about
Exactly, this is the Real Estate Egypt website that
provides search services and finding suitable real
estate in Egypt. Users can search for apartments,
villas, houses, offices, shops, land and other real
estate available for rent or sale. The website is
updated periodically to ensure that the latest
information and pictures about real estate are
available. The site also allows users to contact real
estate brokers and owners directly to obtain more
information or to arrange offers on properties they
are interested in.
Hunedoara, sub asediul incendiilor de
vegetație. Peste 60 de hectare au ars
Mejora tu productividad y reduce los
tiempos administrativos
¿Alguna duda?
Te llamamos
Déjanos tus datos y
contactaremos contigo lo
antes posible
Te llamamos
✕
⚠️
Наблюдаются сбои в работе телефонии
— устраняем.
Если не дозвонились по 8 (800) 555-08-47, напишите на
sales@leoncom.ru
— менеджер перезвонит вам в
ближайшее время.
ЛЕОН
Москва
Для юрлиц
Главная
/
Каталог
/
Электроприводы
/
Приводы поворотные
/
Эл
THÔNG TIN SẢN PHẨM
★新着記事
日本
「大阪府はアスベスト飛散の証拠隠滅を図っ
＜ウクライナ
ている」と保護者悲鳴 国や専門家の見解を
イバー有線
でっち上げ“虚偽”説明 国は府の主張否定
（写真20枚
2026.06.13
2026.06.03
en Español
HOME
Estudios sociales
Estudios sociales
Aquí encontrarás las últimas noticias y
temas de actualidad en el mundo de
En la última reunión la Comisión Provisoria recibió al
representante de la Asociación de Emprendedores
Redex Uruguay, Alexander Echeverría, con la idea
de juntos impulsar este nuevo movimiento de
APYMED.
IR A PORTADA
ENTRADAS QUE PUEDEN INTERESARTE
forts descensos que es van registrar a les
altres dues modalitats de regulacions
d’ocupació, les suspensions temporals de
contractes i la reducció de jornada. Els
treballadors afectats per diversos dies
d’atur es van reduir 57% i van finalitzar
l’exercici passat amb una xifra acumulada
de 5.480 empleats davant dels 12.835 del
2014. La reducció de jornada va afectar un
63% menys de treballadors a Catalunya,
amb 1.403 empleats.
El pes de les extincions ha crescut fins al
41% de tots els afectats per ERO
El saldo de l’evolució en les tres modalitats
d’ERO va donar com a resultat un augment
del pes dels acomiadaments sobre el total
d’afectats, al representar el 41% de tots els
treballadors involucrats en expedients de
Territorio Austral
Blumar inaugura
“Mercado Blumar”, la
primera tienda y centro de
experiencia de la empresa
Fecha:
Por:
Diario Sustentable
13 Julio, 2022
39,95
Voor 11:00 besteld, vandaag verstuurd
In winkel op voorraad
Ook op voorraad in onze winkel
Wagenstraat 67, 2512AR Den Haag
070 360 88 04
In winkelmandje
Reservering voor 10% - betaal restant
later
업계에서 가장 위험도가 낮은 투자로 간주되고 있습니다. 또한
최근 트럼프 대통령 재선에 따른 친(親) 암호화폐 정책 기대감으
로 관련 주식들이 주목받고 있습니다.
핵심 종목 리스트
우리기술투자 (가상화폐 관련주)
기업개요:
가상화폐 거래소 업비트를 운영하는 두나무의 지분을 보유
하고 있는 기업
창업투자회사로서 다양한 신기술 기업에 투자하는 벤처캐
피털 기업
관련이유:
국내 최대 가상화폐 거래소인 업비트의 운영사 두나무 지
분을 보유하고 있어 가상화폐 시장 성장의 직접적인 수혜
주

......

(Problem statement): Please give again only the lines from the start of the material through the line holding "перезвонит вам в", exactly as they are written.

(The completed task):
about
Exactly, this is the Real Estate Egypt website that
provides search services and finding suitable real
estate in Egypt. Users can search for apartments,
villas, houses, offices, shops, land and other real
estate available for rent or sale. The website is
updated periodically to ensure that the latest
information and pictures about real estate are
available. The site also allows users to contact real
estate brokers and owners directly to obtain more
information or to arrange offers on properties they
are interested in.
Hunedoara, sub asediul incendiilor de
vegetație. Peste 60 de hectare au ars
Mejora tu productividad y reduce los
tiempos administrativos
¿Alguna duda?
Te llamamos
Déjanos tus datos y
contactaremos contigo lo
antes posible
Te llamamos
✕
⚠️
Наблюдаются сбои в работе телефонии
— устраняем.
Если не дозвонились по 8 (800) 555-08-47, напишите на
sales@leoncom.ru
— менеджер перезвонит вам в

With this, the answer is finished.